For instance, it would probably make sense to incubate a highly novel technique such as tissue engineering inside a new firm that could build the essential capabilities from scratch. Virtually all R D involves solving multiple types of problems. Even in high-tech industries such as semiconductors, high-performance computers, and aircraft, it is usually fairly clear which commercial R D projects are scientifically feasible and which are not. Much of the knowledge in the diverse disciplines that make up the biopharmaceutical sector is intuitive or tacit, rendering the task of harnessing collective learning especially daunting. Facing a shortage of potential blockbuster drugs in their pipelines, these companies had dramatically increased their R D spending, but to no avail. No clear disclosure and valuation standards exist for intangible assets in general and R D projects in particular. Biotech has suffered both. Unfortunately, the biotech industry is not organized to learn from experience over time. Suits between former partners and collaborators have been fairly common.
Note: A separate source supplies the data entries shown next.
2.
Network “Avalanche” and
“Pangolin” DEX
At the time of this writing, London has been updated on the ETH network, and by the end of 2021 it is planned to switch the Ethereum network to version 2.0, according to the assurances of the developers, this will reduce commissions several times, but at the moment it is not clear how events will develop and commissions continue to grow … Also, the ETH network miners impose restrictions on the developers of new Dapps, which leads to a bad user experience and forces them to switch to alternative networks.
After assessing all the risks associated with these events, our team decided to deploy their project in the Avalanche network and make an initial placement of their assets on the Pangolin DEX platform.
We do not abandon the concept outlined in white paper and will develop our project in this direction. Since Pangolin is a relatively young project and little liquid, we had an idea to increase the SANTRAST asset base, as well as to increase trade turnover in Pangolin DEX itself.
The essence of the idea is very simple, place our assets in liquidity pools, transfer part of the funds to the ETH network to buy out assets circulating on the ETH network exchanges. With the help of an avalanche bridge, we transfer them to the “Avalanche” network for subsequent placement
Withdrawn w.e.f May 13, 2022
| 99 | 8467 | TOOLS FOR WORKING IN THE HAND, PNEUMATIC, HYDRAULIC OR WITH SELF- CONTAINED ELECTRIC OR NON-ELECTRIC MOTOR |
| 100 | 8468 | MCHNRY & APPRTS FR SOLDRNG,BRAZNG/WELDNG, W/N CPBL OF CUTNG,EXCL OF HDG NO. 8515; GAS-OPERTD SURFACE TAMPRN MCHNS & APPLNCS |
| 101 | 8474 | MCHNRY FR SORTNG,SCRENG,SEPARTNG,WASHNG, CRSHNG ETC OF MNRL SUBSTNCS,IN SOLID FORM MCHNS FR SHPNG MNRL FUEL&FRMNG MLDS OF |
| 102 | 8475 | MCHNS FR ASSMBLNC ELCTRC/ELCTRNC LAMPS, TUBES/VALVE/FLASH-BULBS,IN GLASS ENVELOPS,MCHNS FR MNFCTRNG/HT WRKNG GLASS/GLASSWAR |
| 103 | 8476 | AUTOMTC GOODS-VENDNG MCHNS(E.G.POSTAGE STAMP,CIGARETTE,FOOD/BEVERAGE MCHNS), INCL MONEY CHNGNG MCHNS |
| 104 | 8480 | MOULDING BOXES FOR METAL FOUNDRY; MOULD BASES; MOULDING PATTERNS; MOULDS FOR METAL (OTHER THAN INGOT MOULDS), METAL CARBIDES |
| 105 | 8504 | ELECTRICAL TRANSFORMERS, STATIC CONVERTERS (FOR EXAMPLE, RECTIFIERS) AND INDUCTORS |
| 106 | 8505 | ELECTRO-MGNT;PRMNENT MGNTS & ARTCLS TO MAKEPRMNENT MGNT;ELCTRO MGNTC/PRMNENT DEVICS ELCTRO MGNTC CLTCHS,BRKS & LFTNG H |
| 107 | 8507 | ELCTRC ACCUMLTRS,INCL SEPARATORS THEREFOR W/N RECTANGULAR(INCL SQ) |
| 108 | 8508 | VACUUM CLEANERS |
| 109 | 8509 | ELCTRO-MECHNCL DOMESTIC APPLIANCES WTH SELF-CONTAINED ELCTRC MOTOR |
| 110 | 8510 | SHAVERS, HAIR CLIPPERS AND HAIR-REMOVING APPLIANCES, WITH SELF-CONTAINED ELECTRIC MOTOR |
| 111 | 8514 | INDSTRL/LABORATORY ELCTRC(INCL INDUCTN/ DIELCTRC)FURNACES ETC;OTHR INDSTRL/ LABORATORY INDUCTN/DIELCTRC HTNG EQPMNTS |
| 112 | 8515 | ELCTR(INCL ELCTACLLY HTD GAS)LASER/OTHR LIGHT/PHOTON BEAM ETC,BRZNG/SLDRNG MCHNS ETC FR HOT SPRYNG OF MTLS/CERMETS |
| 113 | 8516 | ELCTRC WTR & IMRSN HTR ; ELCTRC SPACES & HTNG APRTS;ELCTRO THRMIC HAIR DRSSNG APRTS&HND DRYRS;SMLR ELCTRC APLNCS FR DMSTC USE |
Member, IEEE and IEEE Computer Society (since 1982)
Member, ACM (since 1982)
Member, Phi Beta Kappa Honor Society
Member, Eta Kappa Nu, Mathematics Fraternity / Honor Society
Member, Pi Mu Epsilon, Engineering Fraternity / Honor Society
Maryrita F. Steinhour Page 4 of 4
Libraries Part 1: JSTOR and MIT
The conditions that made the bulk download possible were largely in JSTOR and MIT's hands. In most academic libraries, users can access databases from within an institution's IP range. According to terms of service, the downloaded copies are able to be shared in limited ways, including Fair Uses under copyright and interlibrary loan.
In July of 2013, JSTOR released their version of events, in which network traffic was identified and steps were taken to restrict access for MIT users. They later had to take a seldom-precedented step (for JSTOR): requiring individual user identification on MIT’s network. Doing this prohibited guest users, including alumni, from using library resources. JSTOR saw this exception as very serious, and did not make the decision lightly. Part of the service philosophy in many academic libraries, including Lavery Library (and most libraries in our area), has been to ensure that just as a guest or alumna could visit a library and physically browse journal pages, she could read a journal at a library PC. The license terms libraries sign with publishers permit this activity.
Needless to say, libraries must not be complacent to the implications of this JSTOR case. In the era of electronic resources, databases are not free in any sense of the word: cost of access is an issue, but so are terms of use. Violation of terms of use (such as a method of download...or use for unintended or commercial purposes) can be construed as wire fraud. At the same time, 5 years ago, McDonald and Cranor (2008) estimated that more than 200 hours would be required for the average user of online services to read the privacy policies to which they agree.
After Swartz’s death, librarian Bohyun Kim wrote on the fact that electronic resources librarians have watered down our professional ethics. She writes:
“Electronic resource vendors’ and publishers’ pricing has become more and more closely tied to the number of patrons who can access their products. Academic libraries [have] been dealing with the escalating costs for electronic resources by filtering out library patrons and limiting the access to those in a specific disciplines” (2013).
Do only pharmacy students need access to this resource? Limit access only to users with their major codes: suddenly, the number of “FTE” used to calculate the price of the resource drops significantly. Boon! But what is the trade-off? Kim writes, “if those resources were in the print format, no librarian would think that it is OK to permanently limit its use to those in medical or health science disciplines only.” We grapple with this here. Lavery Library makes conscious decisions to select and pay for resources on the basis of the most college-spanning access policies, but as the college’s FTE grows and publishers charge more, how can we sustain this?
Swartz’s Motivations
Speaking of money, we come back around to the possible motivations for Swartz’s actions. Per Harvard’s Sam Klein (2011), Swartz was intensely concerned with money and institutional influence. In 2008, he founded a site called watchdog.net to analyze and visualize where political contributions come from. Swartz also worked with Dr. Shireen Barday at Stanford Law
To realize their potential as integrators, they will need new internal structures, systems, and processes to connect technical and functional domains of expertise. In return for the manufacturing and marketing rights to recombinant insulin, Lilly would fund development of the product and pay Genentech royalties on its sales. They should focus primarily on maximizing their contributions to the scientific community, not maximizing their licensing revenues and equity returns. Weitere Informationen und die Mglichkeit zum Widerruf finden Sie in unserer. The sequencing of the human genome and the invention of so-called industrialized R D techniques further bolstered predictions that biotech would generate breakthrough therapies and tremendous gains in R D productivity. As a result, most alliances are at arms length and fairly brief. The process of drug R D cannot be broken neatly into pieces, meaning that the disciplines involved must work in an integrated fashion.
Second, there is no sign that biotechnology has revolutionized the productivity of pharmaceutical R D, despite many claims to the contrary. Answering these questions requires insights from different disciplinesincluding structural genomics, functional genomics, cell biology, molecular biology, and protein chemistryand also a broad range of approaches, including computational methods, high-throughput experimentation, and traditional wet biology. Far from being dead, vertical integration has an important role to play in the pharmaceutical industrys future. Translational research may be funded in two ways. Wed, Dec 16, online Event, s2BN Winter Networking Social, get ready for the S2BNs virtual networking event to end off the year! But while industry spending on R D continues to increase substantially, the attrition rate of biotech drugs in development has also grown over time. Only then can it deliver on its promise to revolutionize drug R D, conquer the most intractable diseases, and create vast economic wealth. The revenues of publicly held biotech companies have grown dramatically but their profits have hovered close to zero. When, as in the case of drug R D, failure is far more common than success, the ability to learn from failure is critical to making progress.